• [Document section]
···

Finite automata and implementing a regex engine in Python

An example implementation of a NFA based regular expression engine.

Automata can be used to model and understand computation and logic. An automaton that has a finite number of states is called a finite automaton (FA) or finite state machine. Commonly automata are restricted to occupy one state at a time. If we let go of this condition, we get a nondeterministic finite automaton (NFA); a discrete system that can be in multiple states at a time.

Every regular expression can be converted to an equivalent NFA. The initial algorithm was discovered by Kleene in the 1950’s¹^,². The first proper regular expression search algorithm was published by Thompson in 1968³. It goes by the name Thompson’s construction algorithm.

This is a fun algorithm! It’s very fast and uses a fixed amount of memory. The major drawback is that there is no (known) way to implement back references with it. NFA based regex engines are used by awk, grep and the Rust standard library ⁴^,⁵. Notably they are not used in Perl, PCRE, PHP, Python, and Ruby, all of which may experience catastrophic backtracking⁴.

It’s worth mentioning that many regex engines use deterministic finite automata (DFA) instead of nondeterministic finite automata (NFA). Any NFA can be transformed into a DFA, and they are equivalent in expressive power⁶. In practice, DFA are faster to execute than NFA, but require more memory.

In this article, we’ll implement a NFA based regex engine in Python.

We’ll have to do a few steps to convert an input expression, such as /ab*c/ into to something that can match a string.

···

• [Recorded information]
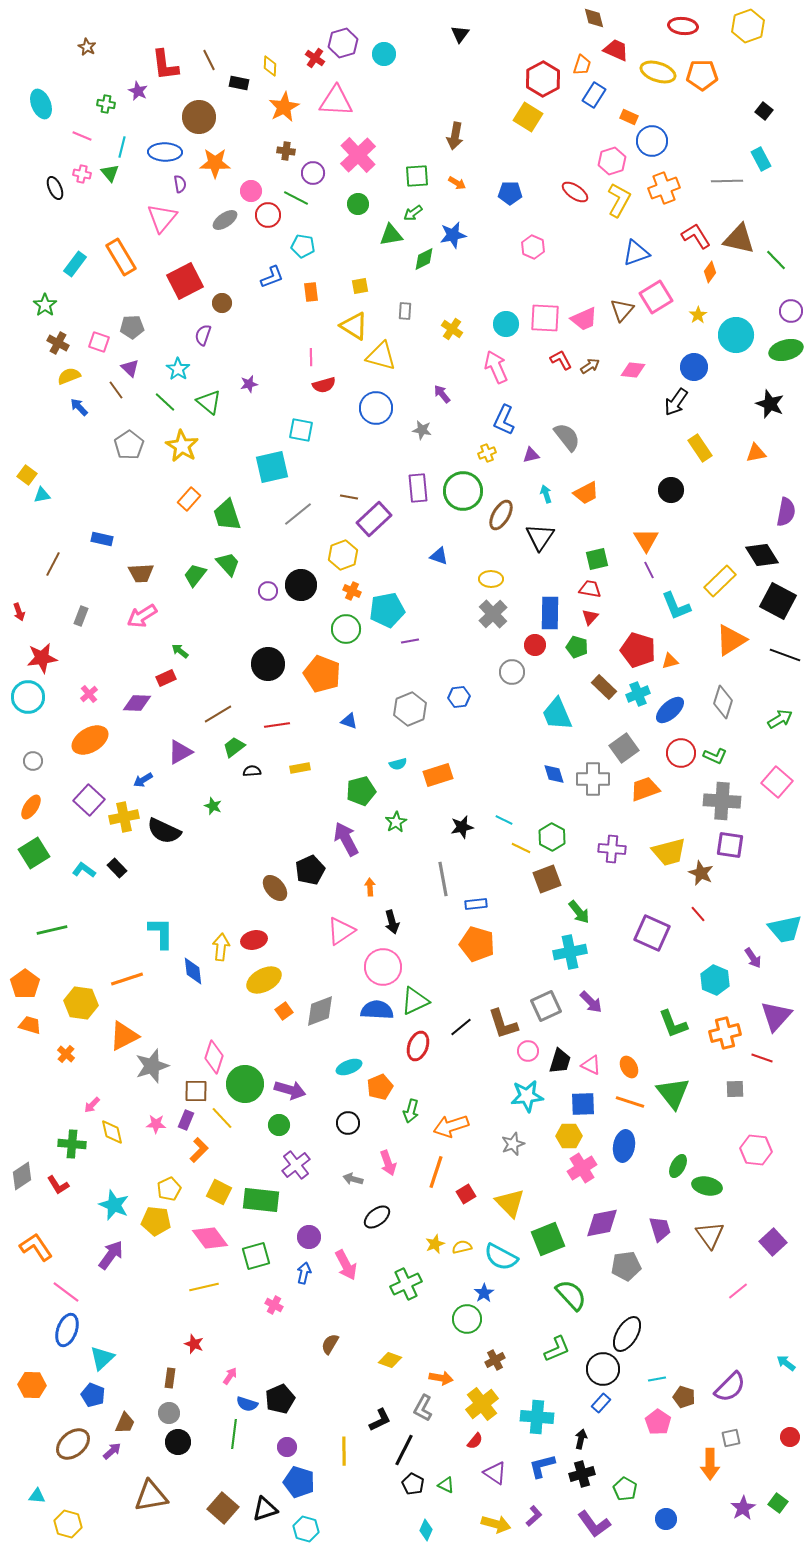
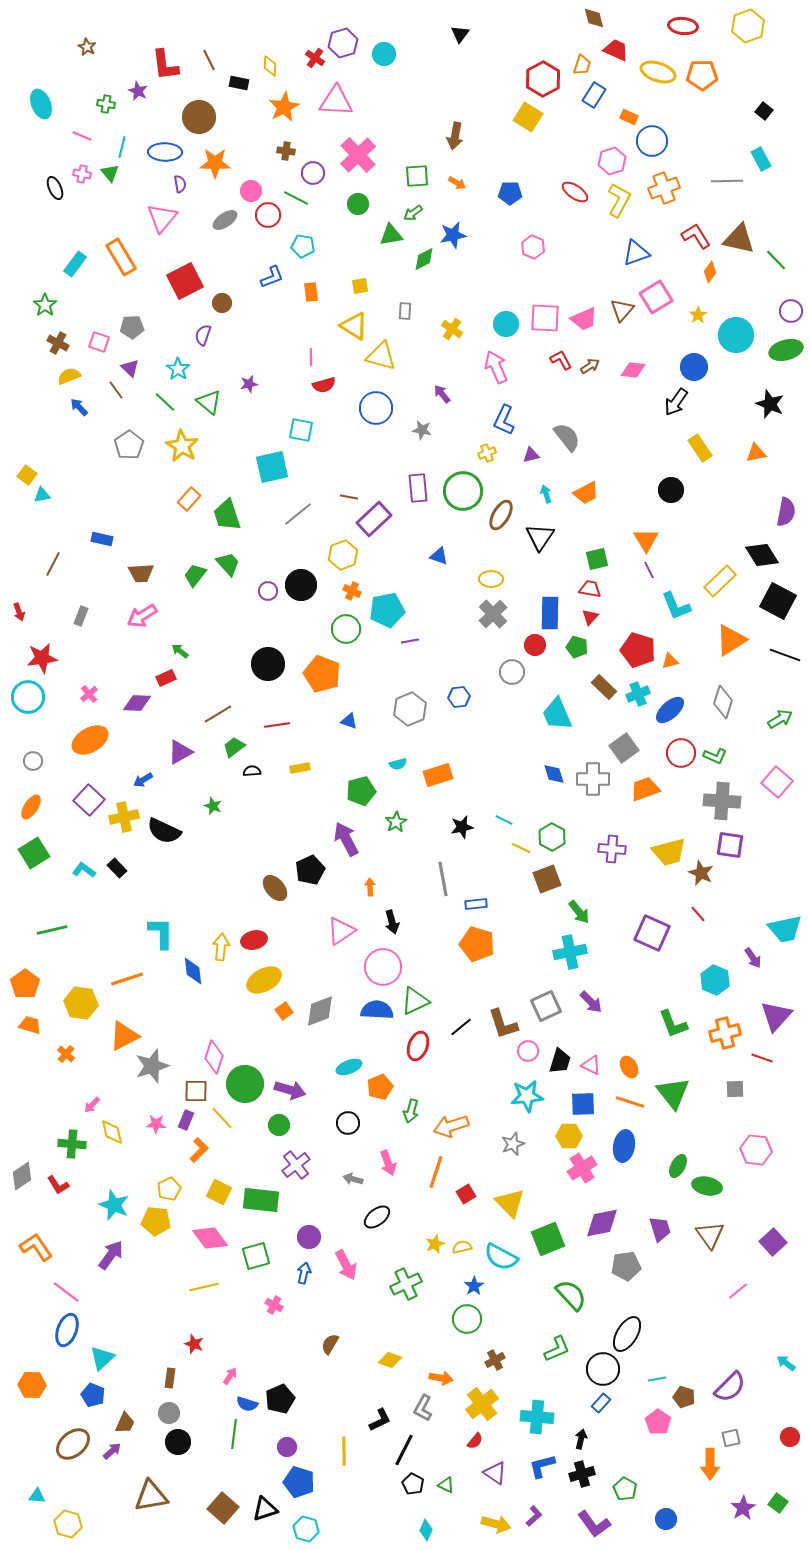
blue star at (484, 1293): moved 10 px left, 7 px up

···

• [Given request A] In the regex article, rewrite the paragraph beginning "This is a fun algorithm!" as a short bulleted list that keeps its main facts.
• [Given request B]
Answer these questions from the regex article, one line each:
(i) What is an automaton with a finite number of states called?
(ii) Who published the first proper regular expression search algorithm, and in what year?
(iii) In practice, how do DFA compare with NFA in speed and memory?
• [Given request C] Pick up the regex article after its final sentence and continue it.

• [Written response A]
- The algorithm is fast and uses a fixed amount of memory.
- Its major drawback is that there is no known way to implement back references with it.
- NFA based regex engines are used by awk, grep and the Rust standard library.
- They are not used in Perl, PCRE, PHP, Python and Ruby, all of which may experience catastrophic backtracking.

• [Written response B]
(i) A finite automaton (FA), or finite state machine.
(ii) Thompson, in 1968.
(iii) DFA are faster to execute than NFA but require more memory.

• [Written response C]
Parsing an expression to an AST

We won’t focus on parsing in this article, so we’ll use Lark to generate a parser. The grammar is defined using ENBF notation. It defines what a valid regular expression consists of:

File: grammar.lark

regex:      "/" alt "/"
alt:        concat ("|" concat)*
concat:     item+
item:       atom QUANTIFIER?
atom:       dot | "(" alt ")" | literal
dot:        "."
literal:    /[^.()|*+]/
QUANTIFIER: "*" | "+"

Each row defines a rule followed by it’s definition. The root expression regex consists of an alternation surrounded by forward slashes. The alternation in turn consists of one or more concatenations. And so forth.

Don’t be confused by our use of regexes in the grammar file. Lark uses them to define a grammar, they have nothing to do with our regex implementation.

In our grammar, we support the regex meta characters +, *, wildcard letter ., and alternation |. Also concatenation is implicitly supported.

With the grammar defined, we can harness the parser to produce an abstract syntax tree (AST).

It's a bit of boiler plate, but we can define a transformation from the parse-tree to an abstract syntax tree by inheriting lark.Transformer. We've omitted that here; expand for full code.

# regex_ast.py
from dataclasses import dataclass

from lark import Lark, Transformer, v_args


@v_args(inline=True)
class AstBuilder(Transformer):
    def regex(self, child):
        return Ast.Regex(child)

    def alt(self, *children):
        return children[0] if len(children) == 1 else Ast.Alt(children)

    def concat(self, *children):
        return children[0] if len(children) == 1 else Ast.Concat(children)

    def item(self, atom, quantifier=None):
        if quantifier is None:
            return atom
        return Ast.Star(atom) if str(quantifier) == "*" else Ast.Plus(atom)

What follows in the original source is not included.